··· Text segment ···

Second, Betty. Mid-way through the edition, I ended up going to bed. I was just too jittery, craving too badly and wasn't accomplishing anything. One of the few moments during the writing of a piece that was enjoyable came via Betty who made a joke I don't even remember now but I do remember laughing so hard and then realizing I was actually laughing leading me to conclude that I might make it smoke-free. It was shortly after that when I took Elaine's suggestion to take a long, hot bath and go on to sleep.
Third, Ava and C.I. With Jess, the two of them had to attend a party. This was very much a 'had to.' Due to that and other factors, Jim, Ty and I had told Ava and C.I. that they would only need to write their TV commentary and should enjoy themselves. Stay out late, we said. Drink as much as you want. They took our advice. However, when they joined us, they found out that things had changed. Ava and C.I. did contribute their TV commentary ("TV: The fakes") but they also ended up writing the editorial ("The Do-as-I-say-not-as-I-whore movement (Ava & C.I.)") and working on various drafts that made it up here (including an intensive editing job -- according to Mike -- on "Remember New Hampshire!" and "We chose our side and we're sticking"). I'm very sorry they (and Jess) didn't get their weekend semi-off (Ava and C.I. are the only ones who can claim to have worked on every edition of Third, they have not missed a weekend writing session since the site started in January 2005).
Fourth, Ty. Ty has a sweet tooth. Ty purchases his writing edition snacks ahead of time. He only eats sugary treats during the writing editions. Because I was giving up smoking, Ty gave up his sugary snacks. I appreciated that. I know he felt as odd as I did. Nothing seemed to add up for either of us. Jim noted, "Ava and C.I. (who showed up late) walked in to say it was like being trapped in the episode of Kate & Allie." They were referring to when Susan St. James character quits smoking for the new year and Jane Curtain's character gives up sweets. Neither Ty or I knew that episode but Ava got a copy of it for us and we did laugh watching it Thursday. Thank you to Ty.
So I've owned my actions that caused turmoil and I now need to add something else. To some degree, what you got last weekend was a preview. Having read over the edition late in the week (after reading e-mails on it), I saw that to a large degree what was going on was stuff we'd talked about doing. I don't mean in terms of stories, I do mean in terms of the thrust for this site (which we consider an online magazine).
Take "Movie quotes" which Mike, Wally, Jim, Cedric and Jess worked on. We've talked about quizzes and about entertainment features for some time. Had the Democratic Party nominated an actual Democrat (or even just a candidate who really planned to end the Iraq War), this online magazine would be much different today. We'd also be very different if Panhandle Media had done their job. But instead of telling the people that Emperor Barack had no clothes on, they made fools out of themselves gushing, "The rock star is fitted!"

··· Supplied entries ···

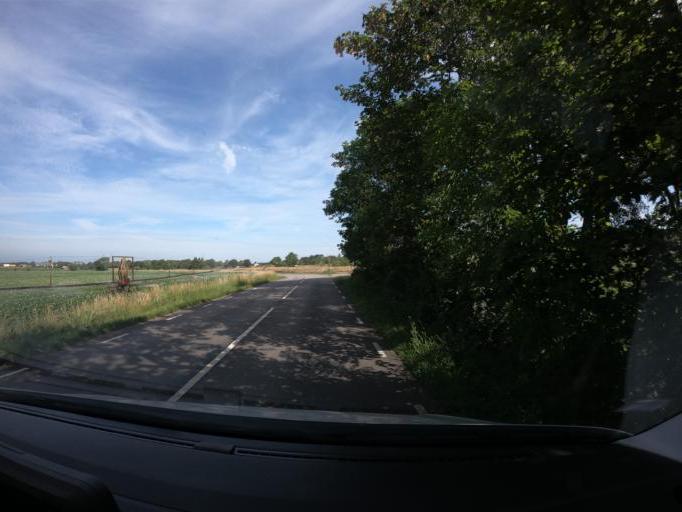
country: SE
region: Skane
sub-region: Angelholms Kommun
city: Vejbystrand
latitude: 56.4129
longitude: 12.6600
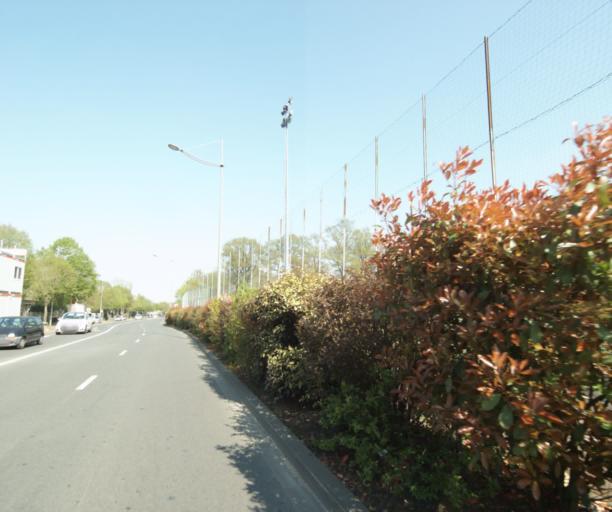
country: FR
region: Ile-de-France
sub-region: Departement des Hauts-de-Seine
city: Sevres
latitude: 48.8097
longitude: 2.2069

···

Instructions:
1. Extract the portion of the writing-edition passage between "Second, Betty. Mid-way" and "on to sleep.", inclusive.
2. Pick up the writing-edition passage after its final sentence and keep writing it.
The items have no connection to the writing-edition passage.

Responses by task:
1.
Second, Betty. Mid-way through the edition, I ended up going to bed. I was just too jittery, craving too badly and wasn't accomplishing anything. One of the few moments during the writing of a piece that was enjoyable came via Betty who made a joke I don't even remember now but I do remember laughing so hard and then realizing I was actually laughing leading me to conclude that I might make it smoke-free. It was shortly after that when I took Elaine's suggestion to take a long, hot bath and go on to sleep.

2.
Take Ava and C.I.'s wonderful TV commentaries. They are writing, they have written, these amazing commentaries in 2008 that call out the things that other cannot or will not. They've charted the total corruption and collapse of Panhandle Media and much more. But that's really beyond the scope of what they ever intended to do. 2008 (and Jim!) imposed the expansion upon them.
In the summer of 2005, while working on an edition, C.I. shocked us by stating that The Common Ills would go dark in November 2008 and that the illegal war would still be going on. It was the latter point we argued with her about. It was the summer of Cindy Sheehan, it was the summer when even War Hawks like Rachel Maddow had to begin refashioning themselves for public consumption. Surely, by 2008, the illegal war would be over.
There are, what, nine or so weeks left in the year?
You see an end to the Iraq War?
Me neither.
Sites going dark? C.I. was tired and needed an end point to work to. We understood. We understood that TCI might go dark after the 2008 election. We were fine with that.
We also understood that it might continue. If it did, what would happen to this site? What would we do here? These are questions we've addressed over the last three years. One thing we were agreed upon was that we would do some lighter fare. Last week's edition probably reflects that better than anything else. Hopefully, the features would be more sharply written but that isn't really different from our plans if we continued past the November election.
And we will be continuing.
September 14th, Ava and C.I.'s "TV: The Fringes" included this: "When we shared that judgment with a writer for the show, we were asked to wait until the mid-season to review the show (changes are promised -- don't believe it). We're more than happy to wait because the fringe was what really interested us. Not the show, not the writing, the fringe. Or, as some might call it, the lunatic fringe." Ava and C.I. write two TV commentaries for El Spirito each week, they write radio commentaries for Hilda's Mix and they write here and have a ton of offline things to do (including speaking which they're back on the road doing). They included that to note that they would wait to review Fringe at the request of a friend. They agreed and didn't think anything of it. They included it and didn't think anything of it. Readers got it immediately: The site was continuing.
At least through mid-January, this site will continue. Ava and C.I. apologized and said they'd just do a weekly TV commentary after the election through mid-January but we're all fine with continuing. What's it going to be like? We don't know but we're not eager to maintain the level we've done in 2008.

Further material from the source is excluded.